Здесь леди, а за ними и джентльмены прервали мистера Пиквика бурей аплодисментов, во время которых обладательница черных глазок громко заявила, что готова поцеловать этого милого мистера Пиквика. Вслед за чем мистер Уинкль спросил, нельзя ли это сделать через посредника; на что юная леди с черными глазками ответила: «Отстаньте...», сопроводив это требование взглядом, который говорил так ясно, как только в состоянии сказать взгляд: «Если можете!..»
— Дорогие мои друзья, — продолжал мистер Пиквик, — я предлагаю тост за счастье новобрачных — да благословит их бог (слезы и аплодисменты)! Мой юный Трандль — превосходный и достойный человек, а его жена — милая, прелестная девушка, обладающая всеми качествами для того, чтобы перенести в новую сферу деятельности то счастье, которым она в течение двадцати лет наполняла родительский дом. (Тут толстый Джо заревел в голос и был выведен за шиворот мистером Уэллером.) Я сожалею, — говорил мистер Пиквик, — что недостаточно молод, чтобы стать супругом ее сестры (аплодисменты), — но раз уж это невозможно, я радуюсь тому, что гожусь ей в отцы, ибо меня не заподозрят в каких-либо скрытых намерениях, если я скажу, что я уважаю, ценю и люблю их обеих (аплодисменты и всхлипывания). Отец новобрачной, наш добрый друг, человек благородный, и я горжусь своим знакомством с ним (сильный шум). Он добрый, превосходный, независимый, сердечный, гостеприимный, щедрый человек (восторженные возгласы бедных родственников при каждом эпитете и особенно при двух последних). Пусть его дочь обретет все то счастье, какого он сам может ей пожелать, и пусть в созерцании ее блаженства найдет он то сердечное удовлетворение и тот душевный мир, которых он так заслуживает, — это, я убежден, наше общее желание. Выпьем за их здоровье и пожелаем им долгой жизни и всяческого благополучия!

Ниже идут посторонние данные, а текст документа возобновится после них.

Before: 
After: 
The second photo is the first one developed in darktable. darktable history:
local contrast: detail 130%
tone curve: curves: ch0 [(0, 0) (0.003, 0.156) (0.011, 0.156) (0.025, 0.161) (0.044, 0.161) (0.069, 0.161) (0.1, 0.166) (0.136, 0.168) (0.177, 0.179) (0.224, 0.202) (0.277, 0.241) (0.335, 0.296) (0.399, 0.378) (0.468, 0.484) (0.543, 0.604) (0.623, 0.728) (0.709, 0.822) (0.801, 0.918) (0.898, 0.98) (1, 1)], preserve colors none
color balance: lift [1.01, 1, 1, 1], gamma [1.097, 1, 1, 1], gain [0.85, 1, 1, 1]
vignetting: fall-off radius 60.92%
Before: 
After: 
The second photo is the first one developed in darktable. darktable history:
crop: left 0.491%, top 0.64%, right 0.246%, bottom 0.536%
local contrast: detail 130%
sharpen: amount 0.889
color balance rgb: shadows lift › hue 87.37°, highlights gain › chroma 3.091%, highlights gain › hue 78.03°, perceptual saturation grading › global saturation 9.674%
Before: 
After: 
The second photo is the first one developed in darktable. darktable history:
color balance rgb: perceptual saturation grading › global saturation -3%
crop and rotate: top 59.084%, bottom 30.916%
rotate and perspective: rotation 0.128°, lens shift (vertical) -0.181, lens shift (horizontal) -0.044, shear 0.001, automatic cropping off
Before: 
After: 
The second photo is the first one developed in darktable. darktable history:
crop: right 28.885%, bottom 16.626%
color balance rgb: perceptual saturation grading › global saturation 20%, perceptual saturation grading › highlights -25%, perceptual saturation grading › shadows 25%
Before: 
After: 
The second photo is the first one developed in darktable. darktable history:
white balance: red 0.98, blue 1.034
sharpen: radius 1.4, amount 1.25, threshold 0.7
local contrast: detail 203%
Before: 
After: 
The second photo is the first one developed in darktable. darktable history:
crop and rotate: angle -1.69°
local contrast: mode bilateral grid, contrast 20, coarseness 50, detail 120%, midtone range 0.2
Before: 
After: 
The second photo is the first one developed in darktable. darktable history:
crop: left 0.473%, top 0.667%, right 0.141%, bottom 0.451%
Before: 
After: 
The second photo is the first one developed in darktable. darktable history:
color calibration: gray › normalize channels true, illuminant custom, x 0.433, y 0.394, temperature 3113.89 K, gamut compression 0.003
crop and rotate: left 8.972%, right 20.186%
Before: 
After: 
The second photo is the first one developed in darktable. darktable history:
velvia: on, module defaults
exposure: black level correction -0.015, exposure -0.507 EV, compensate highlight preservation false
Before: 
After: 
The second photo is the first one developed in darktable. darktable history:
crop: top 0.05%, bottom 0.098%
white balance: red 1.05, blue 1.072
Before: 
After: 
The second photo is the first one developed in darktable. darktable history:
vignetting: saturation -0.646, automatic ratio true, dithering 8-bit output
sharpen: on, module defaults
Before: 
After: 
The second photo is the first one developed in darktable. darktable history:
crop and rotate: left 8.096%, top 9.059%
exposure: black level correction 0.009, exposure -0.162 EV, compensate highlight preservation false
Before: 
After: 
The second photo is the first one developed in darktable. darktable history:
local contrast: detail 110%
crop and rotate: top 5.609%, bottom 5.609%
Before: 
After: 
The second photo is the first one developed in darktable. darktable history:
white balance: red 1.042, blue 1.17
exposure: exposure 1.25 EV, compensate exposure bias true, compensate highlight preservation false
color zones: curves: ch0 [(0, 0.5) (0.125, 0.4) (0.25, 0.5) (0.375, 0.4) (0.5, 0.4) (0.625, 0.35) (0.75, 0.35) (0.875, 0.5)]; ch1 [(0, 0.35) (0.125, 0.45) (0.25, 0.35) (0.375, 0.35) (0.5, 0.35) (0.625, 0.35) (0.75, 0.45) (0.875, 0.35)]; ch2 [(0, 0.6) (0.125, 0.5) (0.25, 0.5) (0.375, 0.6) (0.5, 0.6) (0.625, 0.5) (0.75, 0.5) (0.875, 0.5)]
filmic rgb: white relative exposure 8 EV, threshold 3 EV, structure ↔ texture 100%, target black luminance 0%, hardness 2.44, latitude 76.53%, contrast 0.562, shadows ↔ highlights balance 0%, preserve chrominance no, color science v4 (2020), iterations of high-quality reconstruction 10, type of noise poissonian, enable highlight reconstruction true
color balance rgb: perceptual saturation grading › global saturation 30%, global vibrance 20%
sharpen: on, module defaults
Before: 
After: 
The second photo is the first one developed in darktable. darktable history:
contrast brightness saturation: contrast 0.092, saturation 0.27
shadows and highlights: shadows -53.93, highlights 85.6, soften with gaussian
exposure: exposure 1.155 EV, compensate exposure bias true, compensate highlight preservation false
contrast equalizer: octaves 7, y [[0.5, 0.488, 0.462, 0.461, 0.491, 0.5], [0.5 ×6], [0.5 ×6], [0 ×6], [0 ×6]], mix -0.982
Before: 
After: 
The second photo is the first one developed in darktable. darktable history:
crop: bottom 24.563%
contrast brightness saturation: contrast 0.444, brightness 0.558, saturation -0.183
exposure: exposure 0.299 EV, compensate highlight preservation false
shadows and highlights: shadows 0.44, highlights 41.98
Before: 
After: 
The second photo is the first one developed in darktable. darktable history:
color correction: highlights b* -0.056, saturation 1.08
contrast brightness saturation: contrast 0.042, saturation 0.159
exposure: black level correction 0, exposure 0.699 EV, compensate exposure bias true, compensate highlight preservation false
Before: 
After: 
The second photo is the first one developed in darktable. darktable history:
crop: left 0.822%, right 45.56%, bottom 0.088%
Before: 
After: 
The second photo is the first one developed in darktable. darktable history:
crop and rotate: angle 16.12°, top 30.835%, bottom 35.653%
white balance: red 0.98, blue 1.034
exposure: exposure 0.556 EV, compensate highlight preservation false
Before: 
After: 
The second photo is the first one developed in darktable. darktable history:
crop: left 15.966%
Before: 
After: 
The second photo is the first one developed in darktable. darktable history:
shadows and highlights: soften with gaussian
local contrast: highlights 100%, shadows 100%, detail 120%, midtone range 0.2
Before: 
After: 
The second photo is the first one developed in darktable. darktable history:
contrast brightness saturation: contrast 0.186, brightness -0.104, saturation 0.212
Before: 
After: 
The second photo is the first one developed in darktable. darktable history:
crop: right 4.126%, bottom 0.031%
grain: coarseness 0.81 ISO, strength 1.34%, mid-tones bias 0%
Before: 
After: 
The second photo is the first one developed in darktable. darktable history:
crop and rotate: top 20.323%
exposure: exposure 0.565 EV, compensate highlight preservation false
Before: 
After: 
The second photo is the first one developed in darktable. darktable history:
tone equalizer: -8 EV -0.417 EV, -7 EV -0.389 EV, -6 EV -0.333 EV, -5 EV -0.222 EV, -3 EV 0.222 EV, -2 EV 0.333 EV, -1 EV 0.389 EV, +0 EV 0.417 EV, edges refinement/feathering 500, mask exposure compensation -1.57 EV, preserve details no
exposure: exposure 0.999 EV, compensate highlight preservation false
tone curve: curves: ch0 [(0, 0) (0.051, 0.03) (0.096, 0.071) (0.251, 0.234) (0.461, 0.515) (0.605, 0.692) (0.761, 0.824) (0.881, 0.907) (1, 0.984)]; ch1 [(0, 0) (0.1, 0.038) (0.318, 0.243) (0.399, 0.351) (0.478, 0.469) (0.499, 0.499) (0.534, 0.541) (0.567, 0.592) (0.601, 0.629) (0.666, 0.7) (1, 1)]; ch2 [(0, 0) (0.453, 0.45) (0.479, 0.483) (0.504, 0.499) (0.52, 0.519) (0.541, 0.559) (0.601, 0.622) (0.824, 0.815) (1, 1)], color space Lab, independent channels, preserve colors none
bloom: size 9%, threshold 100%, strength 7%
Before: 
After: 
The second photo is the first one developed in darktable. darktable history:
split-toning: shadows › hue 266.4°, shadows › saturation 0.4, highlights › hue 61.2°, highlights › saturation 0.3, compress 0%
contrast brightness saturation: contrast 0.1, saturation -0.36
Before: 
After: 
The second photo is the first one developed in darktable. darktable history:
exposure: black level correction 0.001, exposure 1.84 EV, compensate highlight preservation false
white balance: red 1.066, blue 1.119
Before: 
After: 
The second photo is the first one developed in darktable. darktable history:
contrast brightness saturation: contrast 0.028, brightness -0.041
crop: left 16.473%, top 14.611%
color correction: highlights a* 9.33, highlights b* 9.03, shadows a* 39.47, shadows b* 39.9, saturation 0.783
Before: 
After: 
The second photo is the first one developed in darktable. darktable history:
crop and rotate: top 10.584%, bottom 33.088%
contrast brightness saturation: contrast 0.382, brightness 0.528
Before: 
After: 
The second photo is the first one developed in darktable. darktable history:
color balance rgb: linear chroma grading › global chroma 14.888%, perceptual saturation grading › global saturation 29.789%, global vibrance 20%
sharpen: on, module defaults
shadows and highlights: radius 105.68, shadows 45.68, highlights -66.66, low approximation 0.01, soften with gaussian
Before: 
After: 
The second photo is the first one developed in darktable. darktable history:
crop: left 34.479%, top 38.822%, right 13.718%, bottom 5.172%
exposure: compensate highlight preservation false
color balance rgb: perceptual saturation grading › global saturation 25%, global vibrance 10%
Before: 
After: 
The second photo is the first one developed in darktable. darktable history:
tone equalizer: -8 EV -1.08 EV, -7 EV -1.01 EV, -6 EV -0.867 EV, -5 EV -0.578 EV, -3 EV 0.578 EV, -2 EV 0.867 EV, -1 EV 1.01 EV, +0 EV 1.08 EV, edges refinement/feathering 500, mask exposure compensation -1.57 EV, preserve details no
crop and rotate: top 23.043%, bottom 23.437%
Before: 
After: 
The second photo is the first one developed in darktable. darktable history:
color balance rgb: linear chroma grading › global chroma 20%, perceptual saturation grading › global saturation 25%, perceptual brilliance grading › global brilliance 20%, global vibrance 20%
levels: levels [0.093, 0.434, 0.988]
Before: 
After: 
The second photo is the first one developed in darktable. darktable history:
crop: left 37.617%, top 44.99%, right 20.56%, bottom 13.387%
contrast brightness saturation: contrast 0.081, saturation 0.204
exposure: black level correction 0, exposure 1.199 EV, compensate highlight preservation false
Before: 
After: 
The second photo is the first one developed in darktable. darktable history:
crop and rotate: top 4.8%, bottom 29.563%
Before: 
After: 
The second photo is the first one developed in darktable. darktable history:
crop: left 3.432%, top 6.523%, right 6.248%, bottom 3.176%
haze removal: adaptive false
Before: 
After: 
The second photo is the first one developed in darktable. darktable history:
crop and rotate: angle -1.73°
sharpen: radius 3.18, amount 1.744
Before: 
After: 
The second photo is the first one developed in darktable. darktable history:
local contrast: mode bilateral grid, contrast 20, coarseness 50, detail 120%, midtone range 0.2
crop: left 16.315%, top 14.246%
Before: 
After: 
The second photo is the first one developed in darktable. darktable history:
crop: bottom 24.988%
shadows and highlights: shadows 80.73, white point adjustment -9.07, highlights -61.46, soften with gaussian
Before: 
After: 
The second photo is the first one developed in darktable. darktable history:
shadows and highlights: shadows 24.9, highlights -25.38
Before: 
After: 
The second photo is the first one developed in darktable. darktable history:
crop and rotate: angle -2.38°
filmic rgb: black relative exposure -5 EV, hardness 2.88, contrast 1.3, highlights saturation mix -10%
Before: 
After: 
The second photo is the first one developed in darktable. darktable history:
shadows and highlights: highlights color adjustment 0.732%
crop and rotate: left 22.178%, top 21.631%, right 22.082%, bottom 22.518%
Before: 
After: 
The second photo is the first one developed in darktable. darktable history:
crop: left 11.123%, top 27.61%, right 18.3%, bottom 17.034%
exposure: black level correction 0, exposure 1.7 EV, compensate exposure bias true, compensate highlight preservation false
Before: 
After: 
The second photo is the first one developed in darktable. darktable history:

Мистер Пиквик закончил под гром рукоплесканий. Мистер Уордль предложил тост за мистера Пиквика, а мистер Пиквик — за старую леди. Мистер Снодграсс предложил тост за мистера Уордля, а мистер Уордль — за мистера Снодграсса. Один из бедных родственников предложил тост за мистера Тапмена, а другой бедный родственник — за мистера Уинкля; и все были счастливы и оживлены, пока таинственное исчезновение под столом двух бедных родственников не напомнило обществу, что пора передохнуть.
Обед был таким же сердечным, как и завтрак, и столь же шумным, но без слез. Затем — десерт и новые тосты. Затем — чай и кофе и, наконец, — бал.
В конце просторной залы, обшитой темными резными панелями, под сенью остролиста, сидели два лучших магльтонских скрипача и единственный в округе арфист. Ковер был убран, ярко горели свечи, огонь пылал в огромном камине, в котором мог поместиться новый патентованный кэб, с колесами и всем прочим. Повсюду слышались радостные голоса и искренний смех.
Если что-нибудь могло добавить живописности этой восхитительной картине, так это примечательный факт появления мистера Пиквика без гетр, впервые на памяти его старейших друзей.
— Вы собираетесь танцевать? — спросил Уордль.